• _Brief_
Copy the data exactly from the line that contains "(at 92.445 33.75))" through the line that contains "(at 119.2 44.3 90)", keeping both end lines and leaving out everything else.

• _Task inputs_
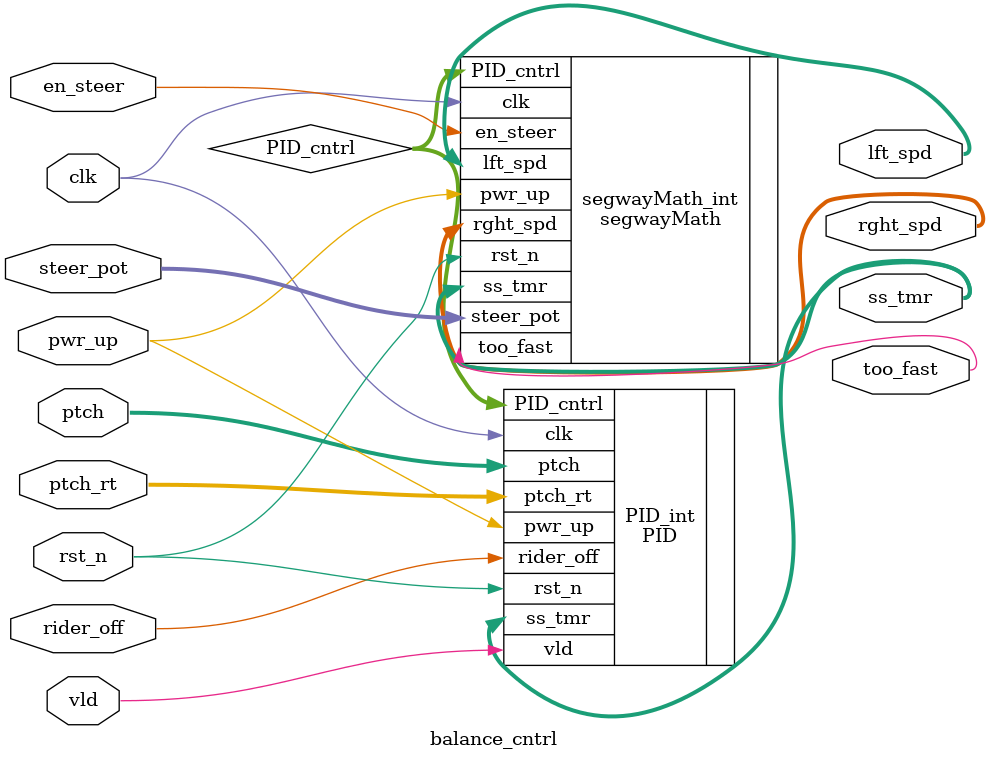
<source format=sv>
module balance_cntrl(clk, rst_n, vld, ptch, ptch_rt, pwr_up, rider_off, steer_pot, en_steer, lft_spd, rght_spd, too_fast, ss_tmr);

//Primary input and outputs
input clk,rst_n, pwr_up, vld, rider_off;
input en_steer;
input signed [15:0] ptch,ptch_rt;
input[11:0] steer_pot;

//To indicate when the speed is too high
output reg too_fast;

// 11-bit unsigned speed of the motor 
output reg signed [11:0] lft_spd, rght_spd;
output reg [7:0]ss_tmr;
logic signed [11:0] PID_cntrl, steer_pot, steer_pot_scaled;
logic signed [12:0] left_shaped, rght_shaped;
logic signed [12:0] lft_torque, rght_torque;

//Parameterised fastsim
parameter fast_sim=1;

//Instantiating PID
PID PID_int(.clk(clk), .rst_n(rst_n), .ptch(ptch), .ptch_rt(ptch_rt), .pwr_up(pwr_up), 
		.vld(vld), .rider_off(rider_off), .PID_cntrl(PID_cntrl), .ss_tmr(ss_tmr));
//Instantiating Segway
segwayMath segwayMath_int(.PID_cntrl(PID_cntrl), .ss_tmr(ss_tmr), .steer_pot(steer_pot), 
				.en_steer(en_steer), .pwr_up(pwr_up), .lft_spd(lft_spd), 
				.rght_spd(rght_spd), .too_fast(too_fast), .clk(clk), .rst_n(rst_n));

endmodule 
</source>
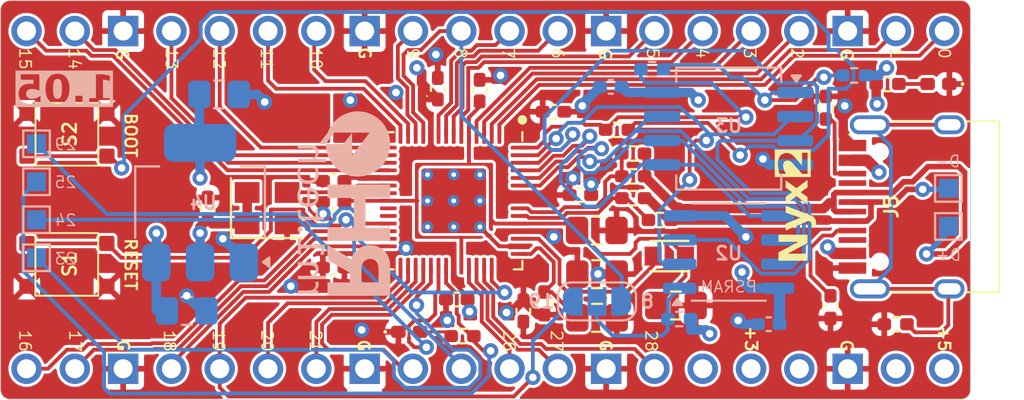
<source format=kicad_pcb>
(kicad_pcb
	(version 20241229)
	(generator "pcbnew")
	(generator_version "9.0")
	(general
		(thickness 1.6)
		(legacy_teardrops no)
	)
	(paper "A4")
	(title_block
		(title "${NAME}")
		(date "2025-06-23")
		(rev "${VERSION}")
		(company "Mikhail Matveev")
		(comment 1 "https://github.com/xtremespb/frank")
	)
	(layers
		(0 "F.Cu" signal)
		(4 "In1.Cu" power "GND")
		(6 "In2.Cu" power "PWR")
		(2 "B.Cu" signal)
		(9 "F.Adhes" user "F.Adhesive")
		(11 "B.Adhes" user "B.Adhesive")
		(13 "F.Paste" user)
		(15 "B.Paste" user)
		(5 "F.SilkS" user "F.Silkscreen")
		(7 "B.SilkS" user "B.Silkscreen")
		(1 "F.Mask" user)
		(3 "B.Mask" user)
		(17 "Dwgs.User" user "User.Drawings")
		(19 "Cmts.User" user "User.Comments")
		(21 "Eco1.User" user "User.Eco1")
		(23 "Eco2.User" user "User.Eco2")
		(25 "Edge.Cuts" user)
		(27 "Margin" user)
		(31 "F.CrtYd" user "F.Courtyard")
		(29 "B.CrtYd" user "B.Courtyard")
		(35 "F.Fab" user)
		(33 "B.Fab" user)
	)
	(setup
		(stackup
			(layer "F.SilkS"
				(type "Top Silk Screen")
			)
			(layer "F.Paste"
				(type "Top Solder Paste")
			)
			(layer "F.Mask"
				(type "Top Solder Mask")
				(thickness 0.01)
			)
			(layer "F.Cu"
				(type "copper")
				(thickness 0.035)
			)
			(layer "dielectric 1"
				(type "prepreg")
				(thickness 0.1)
				(material "FR4")
				(epsilon_r 4.5)
				(loss_tangent 0.02)
			)
			(layer "In1.Cu"
				(type "copper")
				(thickness 0.035)
			)
			(layer "dielectric 2"
				(type "core")
				(thickness 1.24)
				(material "FR4")
				(epsilon_r 4.5)
				(loss_tangent 0.02)
			)
			(layer "In2.Cu"
				(type "copper")
				(thickness 0.035)
			)
			(layer "dielectric 3"
				(type "prepreg")
				(thickness 0.1)
				(material "FR4")
				(epsilon_r 4.5)
				(loss_tangent 0.02)
			)
			(layer "B.Cu"
				(type "copper")
				(thickness 0.035)
			)
			(layer "B.Mask"
				(type "Bottom Solder Mask")
				(thickness 0.01)
			)
			(layer "B.Paste"
				(type "Bottom Solder Paste")
			)
			(layer "B.SilkS"
				(type "Bottom Silk Screen")
			)
			(copper_finish "None")
			(dielectric_constraints no)
		)
		(pad_to_mask_clearance 0)
		(allow_soldermask_bridges_in_footprints no)
		(tenting front back)
		(aux_axis_origin 100 100)
		(grid_origin 0 74)
		(pcbplotparams
			(layerselection 0x00000000_00000000_55555555_5755f5ff)
			(plot_on_all_layers_selection 0x00000000_00000000_00000000_00000000)
			(disableapertmacros no)
			(usegerberextensions no)
			(usegerberattributes no)
			(usegerberadvancedattributes no)
			(creategerberjobfile no)
			(dashed_line_dash_ratio 12.000000)
			(dashed_line_gap_ratio 3.000000)
			(svgprecision 4)
			(plotframeref no)
			(mode 1)
			(useauxorigin no)
			(hpglpennumber 1)
			(hpglpenspeed 20)
			(hpglpendiameter 15.000000)
			(pdf_front_fp_property_popups yes)
			(pdf_back_fp_property_popups yes)
			(pdf_metadata yes)
			(pdf_single_document no)
			(dxfpolygonmode yes)
			(dxfimperialunits yes)
			(dxfusepcbnewfont yes)
			(psnegative no)
			(psa4output no)
			(plot_black_and_white yes)
			(plotinvisibletext no)
			(sketchpadsonfab no)
			(plotpadnumbers no)
			(hidednponfab no)
			(sketchdnponfab yes)
			(crossoutdnponfab yes)
			(subtractmaskfromsilk no)
			(outputformat 1)
			(mirror no)
			(drillshape 0)
			(scaleselection 1)
			(outputdirectory "GERBERS/")
		)
	)
	(property "NAME" "Nyx 2")
	(property "VERSION" "1.05")
	(net 0 "")
	(net 1 "VBUS")
	(net 2 "GND")
	(net 3 "+3V3")
	(net 4 "/RP2350A/VREG_AVDD")
	(net 5 "unconnected-(J1-Pad37)")
	(net 6 "unconnected-(J1-Pad35)")
	(net 7 "Net-(J5-SHIELD)")
	(net 8 "unconnected-(J5-SBU1-Pad9)")
	(net 9 "Net-(J5-CC1)")
	(net 10 "/RP2350A/VREG_LX")
	(net 11 "Net-(J5-CC2)")
	(net 12 "unconnected-(J5-SBU2-Pad3)")
	(net 13 "/RP2350A/QSPI_SS")
	(net 14 "/RP2350A/~{USB_BOOT}")
	(net 15 "/RP2350A/FLASH_SS")
	(net 16 "/RP2350A/QSPI_SD3")
	(net 17 "/RP2350A/QSPI_SD1")
	(net 18 "/RP2350A/XOUT")
	(net 19 "/RP2350A/QSPI_SD2")
	(net 20 "/RP2350A/QSPI_SD0")
	(net 21 "/RP2350A/XIN")
	(net 22 "/RP2350A/QSPI_SCLK")
	(net 23 "/GPIO16")
	(net 24 "/GPIO0")
	(net 25 "/GPIO1")
	(net 26 "/GPIO2")
	(net 27 "/GPIO3")
	(net 28 "/GPIO5")
	(net 29 "/GPIO4")
	(net 30 "/GPIO15")
	(net 31 "/GPIO14")
	(net 32 "/GPIO21")
	(net 33 "/D+")
	(net 34 "/D-")
	(net 35 "Net-(LD1-A)")
	(net 36 "Net-(LD2-A)")
	(net 37 "/GPIO6")
	(net 38 "/GPIO7")
	(net 39 "/GPIO8")
	(net 40 "/GPIO9")
	(net 41 "/GPIO10")
	(net 42 "/GPIO11")
	(net 43 "/GPIO12")
	(net 44 "/GPIO13")
	(net 45 "/GPIO28")
	(net 46 "/GPIO27")
	(net 47 "/GPIO26")
	(net 48 "/RUN")
	(net 49 "/GPIO22")
	(net 50 "/GPIO19")
	(net 51 "/GPIO24")
	(net 52 "/SWD")
	(net 53 "/SWCLK")
	(net 54 "/GPIO23")
	(net 55 "/GPIO20")
	(net 56 "/GPIO18")
	(net 57 "/GPIO29")
	(net 58 "/GPIO17")
	(net 59 "VS")
	(net 60 "Net-(U1-USB_DP)")
	(net 61 "+1V1")
	(net 62 "Net-(U1-USB_DM)")
	(net 63 "GPIO25")
	(net 64 "/RP2350A/PSRAM_CE")
	(footprint "FRANK:LED (0402)" (layer "F.Cu") (at 112.1 45.8))
	(footprint "FRANK:Button (SMD, 3x3mm, 1-1)" (layer "F.Cu") (at 92.44 40.6))
	(footprint "FRANK:Capacitor (0402)" (layer "F.Cu") (at 119.6875 34.2125))
	(footprint "FRANK:Resistor (0402)" (layer "F.Cu") (at 123.88 38.7625 180))
	(footprint "FRANK:QFN 60 (RP2350A)" (layer "F.Cu") (at 114.4375 38.9 -90))
	(footprint "FRANK:Capacitor (0402)" (layer "F.Cu") (at 115.8 33.1 90))
	(footprint "FRANK:Resistor (0402)" (layer "F.Cu") (at 123.8725 36.4125 180))
	(footprint "FRANK:USB Type C" (layer "F.Cu") (at 143.1 39.218 90))
	(footprint "FRANK:Capacitor (0805)" (layer "F.Cu") (at 126.125 44.4125))
	(footprint "FRANK:Capacitor (0402)" (layer "F.Cu") (at 108.125 42.4125 180))
	(footprint "FRANK:Capacitor (0402)" (layer "F.Cu") (at 108.125 38.9625 180))
	(footprint "FRANK:CON_PICO_1-20" (layer "F.Cu") (at 116.1036 29.9636 -90))
	(footprint "FRANK:Button (SMD, 3x3mm, 1-1)" (layer "F.Cu") (at 92.445 33.75))
	(footprint "FRANK:Capacitor (0805)" (layer "F.Cu") (at 121.975 42.7625))
	(footprint "FRANK:Capacitor (0805)" (layer "F.Cu") (at 121.975 45.0625))
	(footprint "FRANK:Resistor (0402)" (layer "F.Cu") (at 137.25 32.75 180))
	(footprint "FRANK:Capacitor (0402)" (layer "F.Cu") (at 118.1 44.7 -90))
	(footprint "FRANK:Capacitor (0805)" (layer "F.Cu") (at 121.9625 40.4625))
	(footprint "FRANK:Capacitor (0402)" (layer "F.Cu") (at 121.1 38.6))
	(footprint "FRANK:Capacitor (0402)" (layer "F.Cu") (at 114.6 44.1 180))
	(footprint "FRANK:Resistor (0402)" (layer "F.Cu") (at 125.275 39.9125 180))
	(footprint "FRANK:Resistor (0402)" (layer "F.Cu") (at 134 34 -90))
	(footprint "FRANK:Crystal (3225, active)" (layer "F.Cu") (at 104.625 39.2875))
	(footprint "FRANK:Resistor (0402)" (layer "F.Cu") (at 114.9 46.025))
	(footprint "FRANK:Resistor (0402)"
		(layer "F.Cu")
		(uuid "abbc3994-5848-488c-a6c6-1660d6d1f40d")
		(at 119.2 44.3 90)
		(descr "Resistor SMD 0402 (1005 Metric), square (rectangular) end terminal, IPC_7351 nominal with elongated pad for handsoldering. (Body size source: IPC-SM-782 page 72, https://www.pcb-3d.com/wordpress/wp-content/uploads/ipc-sm-782a_amendment_1_and_2.pdf), generated with kicad-footprint-generator")
		(tags "resistor handsolder")
		(property "Reference" "R2"
			(at 1.7 0 90)
			(layer "F.SilkS")
			(hide yes)
			(uuid "b4ee6c69-b152-4b6b-ad92-4b8b2a2cea73")
			(effects
				(font
					(size 0.6 0.6)
					(thickness 0.075)
				)
			)
		)
		(property "Value" "33"
			(at 0 1.17 90)
			(layer "F.Fab")
			(hide yes)
			(uuid "252ccf17-ebe2-4b14-b3d8-3eb1c45facde")
			(effects
				(font
					(size 1 1)
					(thickness 0.15)
				)
			)
		)
		(property "Datasheet" "https://www.vishay.com/docs/28952/mcs0402at-mct0603at-mcu0805at-mca1206at.pdf"
			(at 0 0 90)
			(unlocked yes)
			(layer "F.Fab")
			(hide yes)
			(uuid "d093e8ca-737b-4077-ac96-09062d89a903")
			(effects
				(font
					(size 1.27 1.27)
					(thickness 0.15)
				)
			)
		)
		(property "Description" ""
			(at 0 0 90)
			(unlocked yes)
			(layer "F.Fab")
			(hide yes)
			(uuid "e3fbd2a2-771b-4dec-a789-6a786a9476b5")
			(effects
				(font
					(size 1.27 1.27)
					(thickness 0.15)
				)
			)
		)
		(property "Sim.Device" ""
			(at 0 0 90)
			(unlocked yes)
			(layer "F.Fab")
			(hide yes)
			(uuid "366a11c3-077b-45f7-bea3-8a415eecf94d")
			(effects
				(font
					(size 1 1)
					(thickness 0.15)
				)
			)
		)
		(property "AliExpress" "https://www.aliexpress.com/item/1005005945735199.html"
			(at 0 0 90)
			(unlocked yes)
			(layer "F.Fab")
			(hide yes)
			(uuid "5e6f8526-4941-44a3-a5b0-f7d4025b359e")
			(effects
				(font
					(size 1 1)
					(thickness 0.15)
				)
			)
		)
		(property "Height" ""
			(at 0 0 90)
			(unlocked yes)
			(layer "F.Fab")
			(hide yes)
			(uuid "d987c526-acf9-42a3-9040-00474d32724b")
			(effects
				(font
					(size 1 1)
					(thickness 0.15)
				)
			)
		)
		(property "MANUFACTURER" ""
			(at 0 0 90)
			(unlocked yes)
			(layer "F.Fab")
			(hide yes)
			(uuid "48eb4ec8-9055-4594-b78d-e59c4dfb3f1e")
			(effects
				(font
					(size 1 1)
					(thickness 0.15)
				)
			)
		)
		(property "MAXIMUM_PACKAGE_HEIGHT" ""
			(at 0 0 90)
			(unlocked yes)
			(layer "F.Fab")
			(hide yes)
			(uuid "392e7149-5b0c-47b0-b3c3-620986231d69")
			(effects
				(font
					(size 1 1)
					(thickness 0.15)
				)
			)
		)
		(property "Manufacturer_Name" ""
			(at 0 0 90)
			(unlocked yes)
			(layer "F.Fab")
			(hide yes)
			(uuid "6ff7e12b-0827-49b2-85cb-e0ba4bffa432")
			(effects
				(font
					(size 1 1)
					(thickness 0.15)
				)
			)
		)
		(property "Manufacturer_Part_Number" ""
			(at 0 0 90)
			(unlocked yes)
			(layer "F.Fab")
			(hide yes)
			(uuid "0cd199ca-a186-4adc-b9b0-1b46cf93051c")
			(effects
				(font
					(size 1 1)
					(thickness 0.15)
				)
			)
		)
		(property "Mouser Part Number" ""
			(at 0 0 90)
			(unlocked yes)
			(layer "F.Fab")
			(hide yes)
			(uuid "693f1417-0c1a-45c0-ab2f-6f2bc9cd36d0")
			(effects
				(font
					(size 1 1)
					(thickness 0.15)
				)
			)
		)
		(property "Mouser Price/Stock" ""
			(at 0 0 90)
			(unlocked yes)
			(layer "F.Fab")
			(hide yes)
			(uuid "373c45de-3c43-4d20-8e11-984d94fc48e9")
			(effects
				(font
					(size 1 1)
					(thickness 0.15)
				)
			)
		)
		(property "PARTREV" ""
			(at 0 0 90)
			(unlocked yes)
			(layer "F.Fab")
			(hide yes)
			(uuid "e157e6c3-a0d1-4d14-aaf5-b8839007af23")
			(effects
				(font
					(size 1 1)
					(thickness 0.15)
				)
			)
		)
		(property "STANDARD" ""
			(at 0 0 90)
			(unlocked yes)
			(layer "F.Fab")
			(hide yes)
			(uuid "b49b57ce-07fb-435e-981a-04bc15b8d760")
			(effects
				(font
					(size 1 1)
					(thickness 0.15)
				)
			)
		)
		(property ki_fp_filters "R_*")
		(path "/aade15f9-043c-45d2-91a1-54a1b11ea0a5/02c18d35-0cdf-4eee-8715-e9b543eb8f35")
		(sheetname "/RP2350A/")
		(sheetfile "rp2350a.kicad_sch")
		(attr smd)
		(fp_line
			(start -0.167621 -0.38)
			(end 0.167621 -0.38)
			(stroke
				(width 0.12)
				(type solid)
			)
			(layer "F.SilkS")
			(uuid "d9d6608b-6074-49ca-ade0-3372b3fa29e6")
		)
		(fp_line
			(start -0.167621 0.38)
			(end 0.167621 0.38)
			(stroke
				(width 0.12)
				(type solid)
			)
			(layer "F.SilkS")
			(uuid "f5156d05-ac3d-472b-a1e0-745d848a2a6b")
		)
		(fp_line
			(start 1.1 -0.47)
			(end 1.1 0.47)
			(stroke
				(width 0.05)
				(type solid)
			)
			(layer "F.CrtYd")
			(uuid "d2b200f0-478f-4e96-9c97-3b1d6b8cb93a")
		)
		(fp_line
			(start -1.1 -0.47)
			(end 1.1 -0.47)
			(stroke
				(width 0.05)
				(type solid)
			)
			(layer "F.CrtYd")
			(uuid "c4ce94c2-60be-4e01-91e6-5c07a64e4b18")
		)
		(fp_line
			(start 1.1 0.47)
			(end -1.1 0.47)
			(stroke
				(width 0.05)
				(type solid)
			)
			(layer "F.CrtYd")
			(uuid "da579051-6808-4f02-9787-83c1f8158c22")
		)
		(fp_line
			(start -1.1 0.47)
			(
... [690654 chars truncated]
</source>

• _Solution to the exercise_
	(footprint "FRANK:Button (SMD, 3x3mm, 1-1)" (layer "F.Cu") (at 92.445 33.75))
	(footprint "FRANK:Capacitor (0805)" (layer "F.Cu") (at 121.975 42.7625))
	(footprint "FRANK:Capacitor (0805)" (layer "F.Cu") (at 121.975 45.0625))
	(footprint "FRANK:Resistor (0402)" (layer "F.Cu") (at 137.25 32.75 180))
	(footprint "FRANK:Capacitor (0402)" (layer "F.Cu") (at 118.1 44.7 -90))
	(footprint "FRANK:Capacitor (0805)" (layer "F.Cu") (at 121.9625 40.4625))
	(footprint "FRANK:Capacitor (0402)" (layer "F.Cu") (at 121.1 38.6))
	(footprint "FRANK:Capacitor (0402)" (layer "F.Cu") (at 114.6 44.1 180))
	(footprint "FRANK:Resistor (0402)" (layer "F.Cu") (at 125.275 39.9125 180))
	(footprint "FRANK:Resistor (0402)" (layer "F.Cu") (at 134 34 -90))
	(footprint "FRANK:Crystal (3225, active)" (layer "F.Cu") (at 104.625 39.2875))
	(footprint "FRANK:Resistor (0402)" (layer "F.Cu") (at 114.9 46.025))
	(footprint "FRANK:Resistor (0402)"
		(layer "F.Cu")
		(uuid "abbc3994-5848-488c-a6c6-1660d6d1f40d")
		(at 119.2 44.3 90)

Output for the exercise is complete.